Tuesday, October 28, 2014

On Facebook, David Boyer raised an interesting question concerning whether the conspirators may have changed their minds on the afternoon of November 22, not starting the day with the plan of depicting Oswald as the lone nut assassin, but switching to it in a sudden jolt that afternoon. Hence, they could have provided him a get-away car and driver at 12:40 and then soon later, after the sea-change struck someone, the plan changed to depicting him as a lone nut. Is it reasonable and plausible? I say no, and here is how I responded to David:

David, I have to think that by the morning of November 22, they knew exactly what they were doing and how they were going to do it.  By then, the plan to depict Oswald as a "lone gunman' was firmly in place. What I believe is that the plot to kill Kennedy may have started in connection with the anti-Castro operation, to use the assassination as a pretext to invade Cuba. But, over time, killing Kennedy became the end in itself, and Oswald's pro-Castro activities were just for the purpose of providing him a motive. 

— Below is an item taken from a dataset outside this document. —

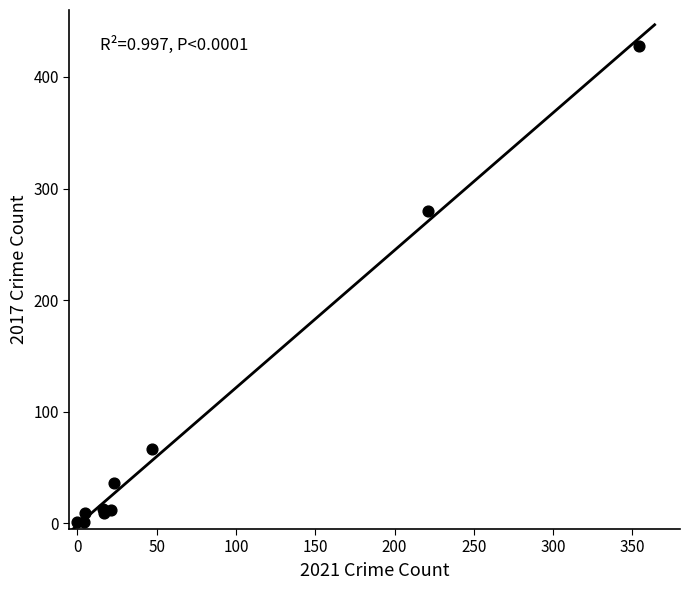

What Y value in the scatter plot is closest to 214?

280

Look how they portrayed Oswald's pro-Castro activities in New Orleans. They said that he was the sole member of the New Orleans chapter of the Fair Play for Cuba Committee. THE SOLE MEMBER! That tells you a lot. That shows you that they didn't want him to be associated with anybody, not even in New Orleans, and that was well before the assassination.   I'm sure they realized that if they tried to link him to Castro or pro-Castro activists that those links would have to be plumbed and exposed. And there really weren't any. Long before November 22, they realized that there would be no easy wrap-up if Oswald was linked, by more than idealism, to Castro and Cuba. 

Besides, when they switched their attention from Castro to Kennedy, they soon realized that Kennedy was a much bigger plum to pick. Whatever thorn in their side Castro was, he was nothing compared to the thorn that Kennedy was. Kennedy was a royal pain concerning Cuba, Vietnam, the oil industry, the banking industry, the steel industry, and perhaps most important, his whole attitude of wanting peace with the Soviet Union, and to end the Cold War, which they considered traitorous. He was even speaking of complete bilateral nuclear disarmament!  With all that, Castro paled into insignificance. 

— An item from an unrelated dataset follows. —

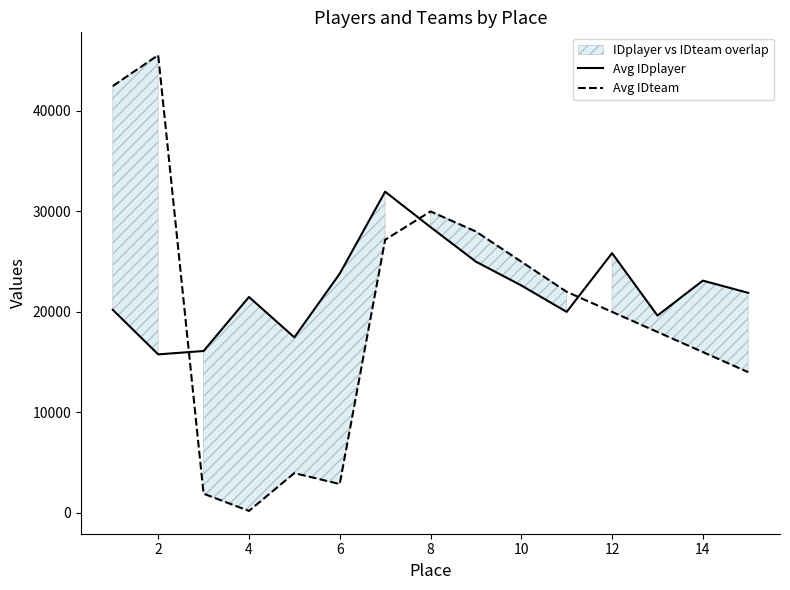

Rank the series by their average value, from highest to lowest.

Avg IDplayer, Avg IDteam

They knew that there would be a lot of turmoil from the assassination, and it would be plenty enough to keep them busy without heaping a new war on top of it. Besides, their number one priority war-wise was escalating in Vietnam. That took precedence over Cuba. They knew that doing both at the same time was out of the question, and they chose Vietnam. LBJ reversed JFK's memo concerning troop withdrawals from Vietnam the Monday following the assassination. So no, I don't think that in the middle of the afternoon of November 22, someone made a sea-change and ordered a reversal of Oswald's depiction. It was all decided well in advance that Oswald would be the lone gunman. They realized that a lone nut who pulled it off without involving a single other person or even telling a soul about it was the cleanest, neatest, safest way for them to get away with the crime of the century.